Your task: Print the data word for word, starting at the first line and ending at the line that contains "002132 | 恒星科技?^=$±89.16/84.03", with both of those lines included. Leave the pictures out of your answer.

Dataset:

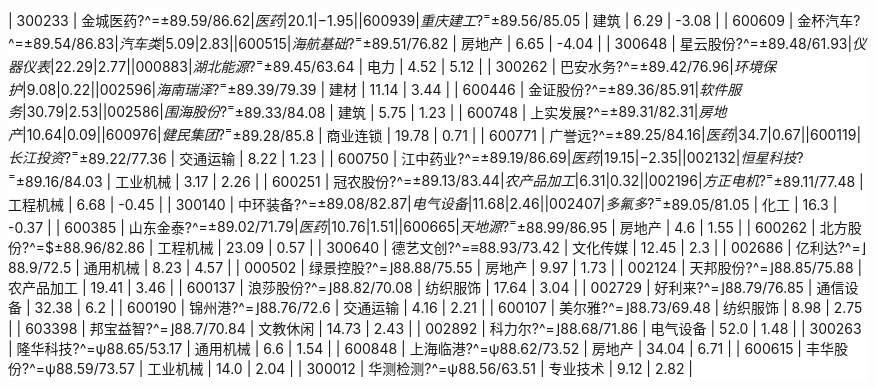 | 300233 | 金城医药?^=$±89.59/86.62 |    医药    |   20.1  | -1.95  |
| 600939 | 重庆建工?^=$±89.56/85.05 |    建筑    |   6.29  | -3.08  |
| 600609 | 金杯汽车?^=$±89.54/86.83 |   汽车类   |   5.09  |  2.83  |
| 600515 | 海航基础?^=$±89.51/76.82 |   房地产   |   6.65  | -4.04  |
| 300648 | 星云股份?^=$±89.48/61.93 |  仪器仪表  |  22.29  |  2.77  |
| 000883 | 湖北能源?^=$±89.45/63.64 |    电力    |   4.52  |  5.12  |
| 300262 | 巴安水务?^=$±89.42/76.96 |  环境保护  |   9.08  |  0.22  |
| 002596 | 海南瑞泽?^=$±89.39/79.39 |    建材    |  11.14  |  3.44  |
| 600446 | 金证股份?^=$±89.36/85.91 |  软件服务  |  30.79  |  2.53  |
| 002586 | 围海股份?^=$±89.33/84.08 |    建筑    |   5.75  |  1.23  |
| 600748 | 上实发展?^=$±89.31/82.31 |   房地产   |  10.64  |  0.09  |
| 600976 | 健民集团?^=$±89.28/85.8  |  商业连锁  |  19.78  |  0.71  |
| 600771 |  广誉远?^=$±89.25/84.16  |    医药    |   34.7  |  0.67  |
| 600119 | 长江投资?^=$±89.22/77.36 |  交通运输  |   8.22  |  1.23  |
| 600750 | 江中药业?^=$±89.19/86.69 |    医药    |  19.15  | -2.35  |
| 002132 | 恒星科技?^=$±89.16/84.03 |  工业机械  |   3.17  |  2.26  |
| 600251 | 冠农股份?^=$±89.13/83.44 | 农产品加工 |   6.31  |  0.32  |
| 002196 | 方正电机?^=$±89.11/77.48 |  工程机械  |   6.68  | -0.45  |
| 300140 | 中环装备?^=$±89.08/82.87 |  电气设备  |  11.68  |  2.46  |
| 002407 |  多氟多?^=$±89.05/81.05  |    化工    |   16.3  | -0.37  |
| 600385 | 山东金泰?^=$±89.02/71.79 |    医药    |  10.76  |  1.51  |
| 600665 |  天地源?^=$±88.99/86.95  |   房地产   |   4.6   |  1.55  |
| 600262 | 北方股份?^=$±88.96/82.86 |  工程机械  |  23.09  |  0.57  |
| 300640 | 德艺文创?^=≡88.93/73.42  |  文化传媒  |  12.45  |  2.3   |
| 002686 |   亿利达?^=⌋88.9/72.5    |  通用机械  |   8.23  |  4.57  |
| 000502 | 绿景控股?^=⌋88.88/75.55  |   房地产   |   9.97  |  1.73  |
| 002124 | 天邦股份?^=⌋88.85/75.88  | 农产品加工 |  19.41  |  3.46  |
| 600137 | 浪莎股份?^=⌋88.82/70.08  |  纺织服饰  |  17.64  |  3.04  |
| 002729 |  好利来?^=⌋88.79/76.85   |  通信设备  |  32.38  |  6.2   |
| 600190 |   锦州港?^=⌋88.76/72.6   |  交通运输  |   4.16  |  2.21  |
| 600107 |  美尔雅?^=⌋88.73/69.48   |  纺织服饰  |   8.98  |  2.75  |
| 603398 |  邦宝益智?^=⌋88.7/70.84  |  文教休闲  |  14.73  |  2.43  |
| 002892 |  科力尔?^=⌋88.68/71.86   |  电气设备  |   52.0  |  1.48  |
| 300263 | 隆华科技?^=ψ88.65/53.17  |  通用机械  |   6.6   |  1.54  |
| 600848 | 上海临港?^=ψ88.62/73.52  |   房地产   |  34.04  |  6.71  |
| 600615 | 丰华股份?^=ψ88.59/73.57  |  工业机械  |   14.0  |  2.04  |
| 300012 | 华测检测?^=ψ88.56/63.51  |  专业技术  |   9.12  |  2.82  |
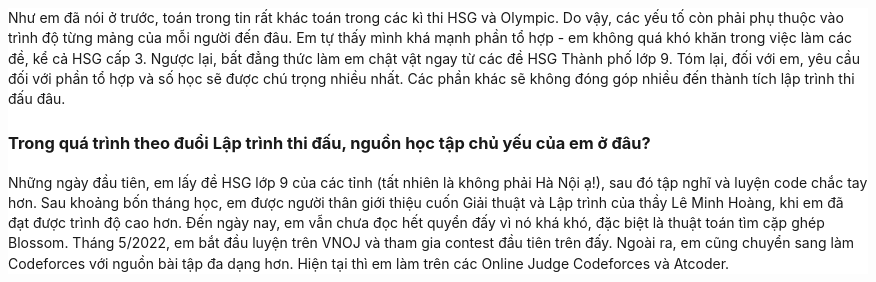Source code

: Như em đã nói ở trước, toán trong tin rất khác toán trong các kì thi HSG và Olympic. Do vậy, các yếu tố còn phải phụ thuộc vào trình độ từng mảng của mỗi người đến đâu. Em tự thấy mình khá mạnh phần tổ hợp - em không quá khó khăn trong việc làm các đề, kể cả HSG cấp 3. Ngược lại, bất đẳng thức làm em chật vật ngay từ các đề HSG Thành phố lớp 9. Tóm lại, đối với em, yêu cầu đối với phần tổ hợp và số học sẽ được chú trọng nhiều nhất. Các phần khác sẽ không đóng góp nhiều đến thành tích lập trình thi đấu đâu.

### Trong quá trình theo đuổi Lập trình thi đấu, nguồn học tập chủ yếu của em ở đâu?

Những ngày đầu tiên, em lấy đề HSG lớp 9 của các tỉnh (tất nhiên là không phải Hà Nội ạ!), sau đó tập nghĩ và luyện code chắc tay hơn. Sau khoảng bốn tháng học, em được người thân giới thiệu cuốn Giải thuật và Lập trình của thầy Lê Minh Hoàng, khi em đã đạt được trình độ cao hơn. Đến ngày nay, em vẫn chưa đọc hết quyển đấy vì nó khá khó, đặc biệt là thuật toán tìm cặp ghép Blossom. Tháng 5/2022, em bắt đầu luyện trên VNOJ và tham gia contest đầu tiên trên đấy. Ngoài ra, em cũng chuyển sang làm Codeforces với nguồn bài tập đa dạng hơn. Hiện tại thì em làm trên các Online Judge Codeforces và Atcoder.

Task response:
 | 300233 | 金城医药?^=$±89.59/86.62 |    医药    |   20.1  | -1.95  |
| 600939 | 重庆建工?^=$±89.56/85.05 |    建筑    |   6.29  | -3.08  |
| 600609 | 金杯汽车?^=$±89.54/86.83 |   汽车类   |   5.09  |  2.83  |
| 600515 | 海航基础?^=$±89.51/76.82 |   房地产   |   6.65  | -4.04  |
| 300648 | 星云股份?^=$±89.48/61.93 |  仪器仪表  |  22.29  |  2.77  |
| 000883 | 湖北能源?^=$±89.45/63.64 |    电力    |   4.52  |  5.12  |
| 300262 | 巴安水务?^=$±89.42/76.96 |  环境保护  |   9.08  |  0.22  |
| 002596 | 海南瑞泽?^=$±89.39/79.39 |    建材    |  11.14  |  3.44  |
| 600446 | 金证股份?^=$±89.36/85.91 |  软件服务  |  30.79  |  2.53  |
| 002586 | 围海股份?^=$±89.33/84.08 |    建筑    |   5.75  |  1.23  |
| 600748 | 上实发展?^=$±89.31/82.31 |   房地产   |  10.64  |  0.09  |
| 600976 | 健民集团?^=$±89.28/85.8  |  商业连锁  |  19.78  |  0.71  |
| 600771 |  广誉远?^=$±89.25/84.16  |    医药    |   34.7  |  0.67  |
| 600119 | 长江投资?^=$±89.22/77.36 |  交通运输  |   8.22  |  1.23  |
| 600750 | 江中药业?^=$±89.19/86.69 |    医药    |  19.15  | -2.35  |
| 002132 | 恒星科技?^=$±89.16/84.03 |  工业机械  |   3.17  |  2.26  |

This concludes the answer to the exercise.